Rival Nvidia AI chip Engraved issued a progress report on Tuesday after TSMC successfully manufactured its chip earlier this year. THE says the startup has already booked $1 billion in contract orders for its product: complete systems powered by these chips.
Etched is currently in the process of testing this first product with customers. It calls these systems “border inference clusters,” packages that include the chips along with custom-designed racks and software, all built to help border models run inferences faster, cheaper and with better power efficiency than competitors, Etched claims. (The bottom line is what happens when a user submits a prompt — it’s currently the biggest bottleneck and cost center for AI companies trying to serve customers at scale, which is exactly why investors are paying attention to anyone who promises to solve it.)
Founded in 2022, Etched also revealed that it has raised a total of $800 million to date. The most recent installment was a $500 million windfall round that closed in December at a $5 billion post-cash valuation, the company said.
The startup has also attracted a notable group of investors, including VentureTech Alliance, Jane Street, Hudson River Trading, Two Sigma, Ribbit Capital and Stripes, who led the $500 million round. It has also secured angel investment from AI heavyweights including Andrej Karpathy, Geoffrey Hinton, Fei-Fei Li, Arthur Mensch and Scott Wu. The cap also includes billionaires Stanley Druckenmiller and Peter Thiel.

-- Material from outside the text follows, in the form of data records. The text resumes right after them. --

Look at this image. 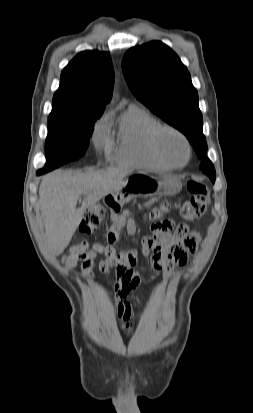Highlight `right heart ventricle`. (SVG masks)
Here are the masks:
<instances>
[{
    "label": "right heart ventricle",
    "mask_w": 253,
    "mask_h": 413,
    "mask_svg": "<svg viewBox=\"0 0 253 413\" xmlns=\"http://www.w3.org/2000/svg\"><path fill=\"white\" fill-rule=\"evenodd\" d=\"M157 125V120L143 108L131 106L125 110L118 121L116 138L109 147L111 161L130 167L168 169L150 145L151 132Z\"/></svg>",
    "instance_id": "obj_1"
}]
</instances>
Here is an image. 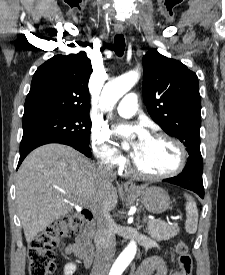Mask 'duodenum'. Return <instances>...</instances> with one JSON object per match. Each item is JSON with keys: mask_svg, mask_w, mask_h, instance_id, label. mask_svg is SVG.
I'll list each match as a JSON object with an SVG mask.
<instances>
[{"mask_svg": "<svg viewBox=\"0 0 225 275\" xmlns=\"http://www.w3.org/2000/svg\"><path fill=\"white\" fill-rule=\"evenodd\" d=\"M93 230V222L91 220L79 231L74 242L75 253L87 268L91 266L94 258V250L90 243Z\"/></svg>", "mask_w": 225, "mask_h": 275, "instance_id": "obj_1", "label": "duodenum"}]
</instances>
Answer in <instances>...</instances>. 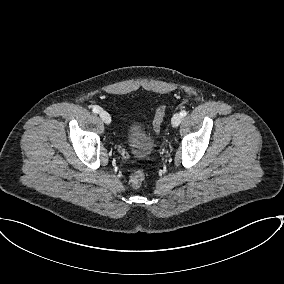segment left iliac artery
<instances>
[{
  "label": "left iliac artery",
  "mask_w": 284,
  "mask_h": 284,
  "mask_svg": "<svg viewBox=\"0 0 284 284\" xmlns=\"http://www.w3.org/2000/svg\"><path fill=\"white\" fill-rule=\"evenodd\" d=\"M186 114H187V112H186L185 110H182V111L180 112L181 117H185Z\"/></svg>",
  "instance_id": "obj_1"
}]
</instances>
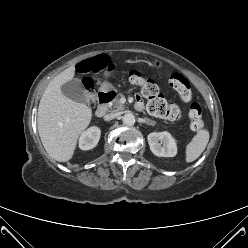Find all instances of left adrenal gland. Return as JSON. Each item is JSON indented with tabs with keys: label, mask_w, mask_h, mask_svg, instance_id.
Instances as JSON below:
<instances>
[{
	"label": "left adrenal gland",
	"mask_w": 248,
	"mask_h": 248,
	"mask_svg": "<svg viewBox=\"0 0 248 248\" xmlns=\"http://www.w3.org/2000/svg\"><path fill=\"white\" fill-rule=\"evenodd\" d=\"M145 120H147V121H149V122H152L150 119H148V118H145Z\"/></svg>",
	"instance_id": "a2214340"
}]
</instances>
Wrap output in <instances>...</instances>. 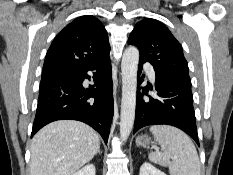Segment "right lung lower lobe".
<instances>
[{"instance_id": "1", "label": "right lung lower lobe", "mask_w": 233, "mask_h": 175, "mask_svg": "<svg viewBox=\"0 0 233 175\" xmlns=\"http://www.w3.org/2000/svg\"><path fill=\"white\" fill-rule=\"evenodd\" d=\"M94 85L84 88L91 78ZM112 68L109 55L69 73L41 80L31 137L46 124L62 119L82 121L107 144L113 117Z\"/></svg>"}]
</instances>
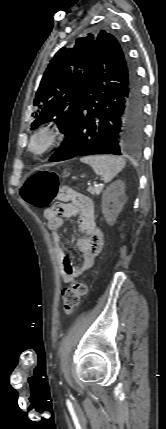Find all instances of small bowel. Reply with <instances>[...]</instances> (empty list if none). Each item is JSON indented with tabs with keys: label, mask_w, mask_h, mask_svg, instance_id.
<instances>
[{
	"label": "small bowel",
	"mask_w": 166,
	"mask_h": 429,
	"mask_svg": "<svg viewBox=\"0 0 166 429\" xmlns=\"http://www.w3.org/2000/svg\"><path fill=\"white\" fill-rule=\"evenodd\" d=\"M44 211L47 227L52 232L53 250L59 265V272L64 282L69 283L91 268L96 256L104 245V233L95 221V209L89 200L87 205L81 206L66 199ZM78 216L80 231L85 237L76 241V248L82 256V264L76 266L61 246L62 236L59 232L63 225V217Z\"/></svg>",
	"instance_id": "c3829d8e"
}]
</instances>
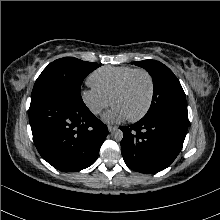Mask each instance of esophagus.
<instances>
[{"instance_id": "1", "label": "esophagus", "mask_w": 220, "mask_h": 220, "mask_svg": "<svg viewBox=\"0 0 220 220\" xmlns=\"http://www.w3.org/2000/svg\"><path fill=\"white\" fill-rule=\"evenodd\" d=\"M116 129H117L116 126L108 125V130H109V132H112V131H114V130H116Z\"/></svg>"}]
</instances>
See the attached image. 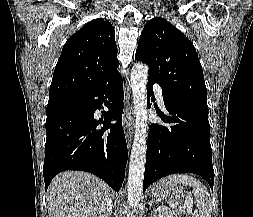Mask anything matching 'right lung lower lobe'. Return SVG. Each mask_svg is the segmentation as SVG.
<instances>
[{
	"label": "right lung lower lobe",
	"instance_id": "98d812e1",
	"mask_svg": "<svg viewBox=\"0 0 253 217\" xmlns=\"http://www.w3.org/2000/svg\"><path fill=\"white\" fill-rule=\"evenodd\" d=\"M124 92L117 72L85 93L48 102L43 175L51 180L65 170L86 171L119 191L128 157L121 124ZM105 104L98 121L94 112ZM111 119L118 123L111 124Z\"/></svg>",
	"mask_w": 253,
	"mask_h": 217
}]
</instances>
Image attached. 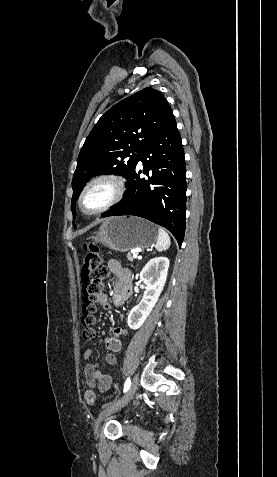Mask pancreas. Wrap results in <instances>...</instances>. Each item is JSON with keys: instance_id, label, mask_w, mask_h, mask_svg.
I'll use <instances>...</instances> for the list:
<instances>
[{"instance_id": "1", "label": "pancreas", "mask_w": 277, "mask_h": 477, "mask_svg": "<svg viewBox=\"0 0 277 477\" xmlns=\"http://www.w3.org/2000/svg\"><path fill=\"white\" fill-rule=\"evenodd\" d=\"M127 258L131 262L134 260V257L130 253L127 254Z\"/></svg>"}]
</instances>
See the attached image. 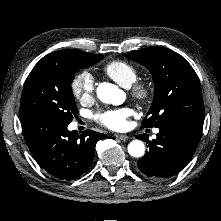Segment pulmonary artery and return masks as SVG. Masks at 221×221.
I'll use <instances>...</instances> for the list:
<instances>
[{"mask_svg":"<svg viewBox=\"0 0 221 221\" xmlns=\"http://www.w3.org/2000/svg\"><path fill=\"white\" fill-rule=\"evenodd\" d=\"M155 133H158V130H155Z\"/></svg>","mask_w":221,"mask_h":221,"instance_id":"1","label":"pulmonary artery"}]
</instances>
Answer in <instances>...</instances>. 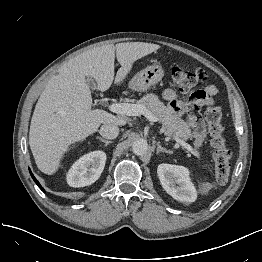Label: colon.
Returning a JSON list of instances; mask_svg holds the SVG:
<instances>
[{"mask_svg":"<svg viewBox=\"0 0 262 262\" xmlns=\"http://www.w3.org/2000/svg\"><path fill=\"white\" fill-rule=\"evenodd\" d=\"M171 74L174 86L181 92H189L205 78V72L202 70L190 71L182 67H174ZM189 111L196 113L194 104L189 105ZM204 119L214 148L215 178L218 183L223 184L229 177L232 152L226 145L220 105L208 106L204 111Z\"/></svg>","mask_w":262,"mask_h":262,"instance_id":"colon-1","label":"colon"}]
</instances>
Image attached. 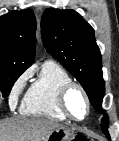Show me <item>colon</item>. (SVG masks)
I'll return each instance as SVG.
<instances>
[{
    "label": "colon",
    "mask_w": 119,
    "mask_h": 141,
    "mask_svg": "<svg viewBox=\"0 0 119 141\" xmlns=\"http://www.w3.org/2000/svg\"><path fill=\"white\" fill-rule=\"evenodd\" d=\"M73 141H87V138L83 135H77V136H75Z\"/></svg>",
    "instance_id": "colon-1"
}]
</instances>
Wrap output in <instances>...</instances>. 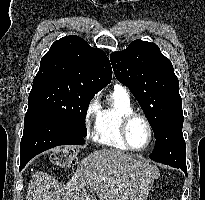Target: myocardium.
I'll return each mask as SVG.
<instances>
[{
	"instance_id": "myocardium-1",
	"label": "myocardium",
	"mask_w": 205,
	"mask_h": 200,
	"mask_svg": "<svg viewBox=\"0 0 205 200\" xmlns=\"http://www.w3.org/2000/svg\"><path fill=\"white\" fill-rule=\"evenodd\" d=\"M137 118L142 119L146 123L147 128H148V132H149L148 141L141 148L134 147L130 143V140H129V137H128L129 126L132 123V121L137 119ZM120 134H121L122 140L125 143V145L132 151H137V152L143 151V150L147 149L153 141V127H152V124H151L150 120L145 115H143L141 113H138V112H135V111L125 115L122 118L121 123H120Z\"/></svg>"
}]
</instances>
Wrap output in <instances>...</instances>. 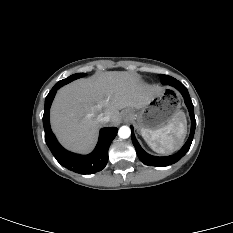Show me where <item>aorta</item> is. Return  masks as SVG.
Segmentation results:
<instances>
[{"label":"aorta","instance_id":"1","mask_svg":"<svg viewBox=\"0 0 233 233\" xmlns=\"http://www.w3.org/2000/svg\"><path fill=\"white\" fill-rule=\"evenodd\" d=\"M118 135L122 139L129 138V136L131 135V130L128 126H122L118 131Z\"/></svg>","mask_w":233,"mask_h":233}]
</instances>
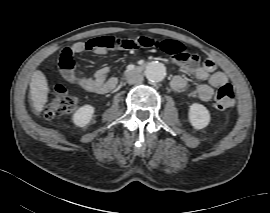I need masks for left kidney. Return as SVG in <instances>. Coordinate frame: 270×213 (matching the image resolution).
<instances>
[{"mask_svg": "<svg viewBox=\"0 0 270 213\" xmlns=\"http://www.w3.org/2000/svg\"><path fill=\"white\" fill-rule=\"evenodd\" d=\"M189 121L195 129H203L210 122V113L204 105L193 103L189 108Z\"/></svg>", "mask_w": 270, "mask_h": 213, "instance_id": "1", "label": "left kidney"}]
</instances>
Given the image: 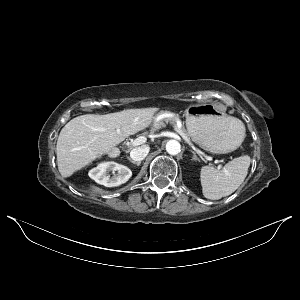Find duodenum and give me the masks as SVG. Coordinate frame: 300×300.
I'll return each mask as SVG.
<instances>
[{
    "instance_id": "obj_1",
    "label": "duodenum",
    "mask_w": 300,
    "mask_h": 300,
    "mask_svg": "<svg viewBox=\"0 0 300 300\" xmlns=\"http://www.w3.org/2000/svg\"><path fill=\"white\" fill-rule=\"evenodd\" d=\"M111 156H112V157H117V156H118V151H116V150L113 151L112 154H111Z\"/></svg>"
}]
</instances>
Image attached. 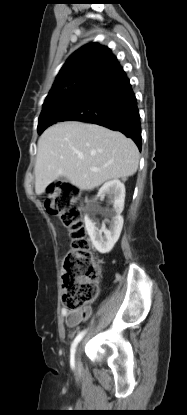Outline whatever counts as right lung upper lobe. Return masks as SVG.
Here are the masks:
<instances>
[{
    "label": "right lung upper lobe",
    "instance_id": "obj_1",
    "mask_svg": "<svg viewBox=\"0 0 187 415\" xmlns=\"http://www.w3.org/2000/svg\"><path fill=\"white\" fill-rule=\"evenodd\" d=\"M114 60H116V57L111 53V50L98 43L84 45L75 51L57 75L45 99L43 109L49 108L56 101L70 93L79 81Z\"/></svg>",
    "mask_w": 187,
    "mask_h": 415
}]
</instances>
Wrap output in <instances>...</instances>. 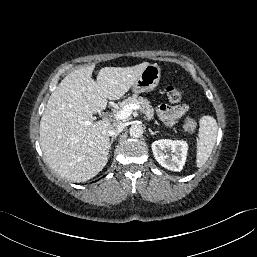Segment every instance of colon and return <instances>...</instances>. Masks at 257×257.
I'll list each match as a JSON object with an SVG mask.
<instances>
[{"instance_id":"5ec220e1","label":"colon","mask_w":257,"mask_h":257,"mask_svg":"<svg viewBox=\"0 0 257 257\" xmlns=\"http://www.w3.org/2000/svg\"><path fill=\"white\" fill-rule=\"evenodd\" d=\"M166 96L171 102H179L182 100L184 93L178 86L169 85L166 88ZM184 125L187 129H193L195 127V122L192 119H186Z\"/></svg>"}]
</instances>
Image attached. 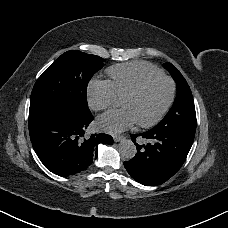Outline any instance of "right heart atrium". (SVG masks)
<instances>
[{"mask_svg":"<svg viewBox=\"0 0 228 228\" xmlns=\"http://www.w3.org/2000/svg\"><path fill=\"white\" fill-rule=\"evenodd\" d=\"M117 102L111 82L93 81L88 86V103L93 110H105Z\"/></svg>","mask_w":228,"mask_h":228,"instance_id":"right-heart-atrium-1","label":"right heart atrium"}]
</instances>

Although the startup’s press release framed Tuesday’s announcement that Etched was “coming out of stealth,” the co-founders—CEO Gavin Uberti (pictured above) and president Robert Wachen—talk to TechCrunch about their plans for chips from 2024. Both dropped out of Harvard and became Thiel Fellows at UbertierC.
By 2024, Etched was already on investors’ radar, having raised more than $125 million. But at Patrick O’Shaughnessy’s “Invest like the bestpodcast, the founders said that in 2023, they tried to attract investor interest — even with a 30-page memo arguing that artificial intelligence would eventually need specialized chips, not just general-purpose GPUs. Every major investor they pitched passed.
Today’s funding environment looks like a different planet in comparison. Investors are chasing anything related to artificial intelligence, especially chip technology that speeds up inference. Competitor Cerebras had its first IPO of the year, while AI chipmaker Groq just raised $650 million. Superscalers Amazon, Google, and Microsoft all make their own AI chips. Even OpenAI just announced its first custom chip, made by Broadcom.